I’d like to suggest a simple trilemma. When it comes to private platforms and speech regulation, you can choose two of three: scalability, effectiveness and consistency. You cannot have all three. Furthermore, this trilemma suggests that we — whether as users, citizens or indeed managers of the platforms themselves — won’t ever be happy with how speech is regulated on the internet.

Note that Cowen uses “effective” to mean “doesn’t require so much time that the platform company can’t do its core job anymore.” Back when blogs were new and comment moderation was the big issue we were all trying to resolve, I ran into the same trilemma:

  • If the blog was small, I could easily moderate comments and do it consistently.
  • If I was willing to spend lots of time on moderation, I could manage a large blog with consistent comment policies.
  • If I decided not to worry about consistency, I could manage a large blog without putting a lot of time into comment moderation.

I never came anywhere close to finding a solution to this, and I generally chose option #3. I’d do a bit of moderation here and there, and it would necessarily be pretty inconsistent. However, that left me enough time to actually write a blog even as my audience grew. There’s just no way to spend hours moderating comments and still have hours left over to write a blog of decent quality. The same trilemma affects huge social media platforms:

  • A system that’s big and effective (i.e., lightly moderated by the platform company) will inherently be inconsistent.
  • A system that’s big and consistent will inherently require huge resources from the platform company and therefore won’t be effective.
  • A system that that’s effective and consistent requires too much human intervention to ever become very big.

=======

**COMPLETE THE FOLLOWING:**
1 – In the excerpt on moderating speech, which three qualities make up the trilemma?
2 – In the excerpt on moderating speech, retype the passage that begins at the words "Note that Cowen" and stops after "do it consistently.".
3 – Write what comes next in the excerpt on moderating speech, picking up after its final sentence.
Nothing in the listing is needed for this work.

**MATERIAL PROVIDED:**

=======

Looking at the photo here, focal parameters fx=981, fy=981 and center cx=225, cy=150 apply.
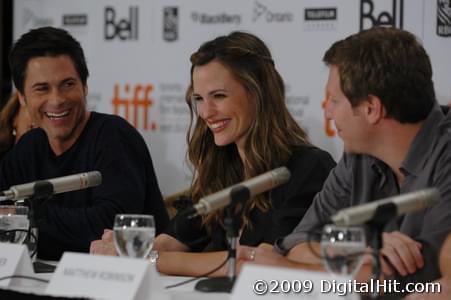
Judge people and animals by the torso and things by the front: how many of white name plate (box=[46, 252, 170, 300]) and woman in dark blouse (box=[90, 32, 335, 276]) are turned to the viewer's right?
0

=======

**ANSWER SET:**
1 – Scalability, effectiveness and consistency.

2 –
Note that Cowen uses “effective” to mean “doesn’t require so much time that the platform company can’t do its core job anymore.” Back when blogs were new and comment moderation was the big issue we were all trying to resolve, I ran into the same trilemma:

  • If the blog was small, I could easily moderate comments and do it consistently.

3 –
Most people don’t get this, and therefore expect too much from platform companies like Twitter and Facebook. These companies can use automation to do a lot of the job, but automation isn’t even close to perfect yet. So what do you do? If the automation is too tight, it will eliminate innocent comments and everyone will scream. If the automation is too loose, it will let lots of hate speech through and everyone will scream. If you ditch the automation and use humans, you’ll go bankrupt—and anyway, human moderation is far from perfect too.

I didn’t have an answer to this back when I was a lone blogger (these days I get help from MoJo moderators), and I don’t have one today. However, my own personal view is that we should think of internet moderation about the same as we think of real-life moderation. This leads me in the direction of (a) light moderation that lets people say whatever they want, even if it’s gruesome, and (b) giving users the tools to do their own moderation. I’m far more in favor of the latter than I am with Twitter or Facebook making centralized decisions about what to allow and what to ban.

This is not a perfect solution, but that’s because there are no perfect solutions. And there’s no question that different people benefit from different levels of moderation. It’s one thing for a white man like me to prefer light moderation, but quite another for a black woman who gets far more abuse. Nonetheless, I don’t really see a good solution other than giving us all more and more tools to set our own preferred moderation levels while we wait for automated systems to get better. That’s going to be a while.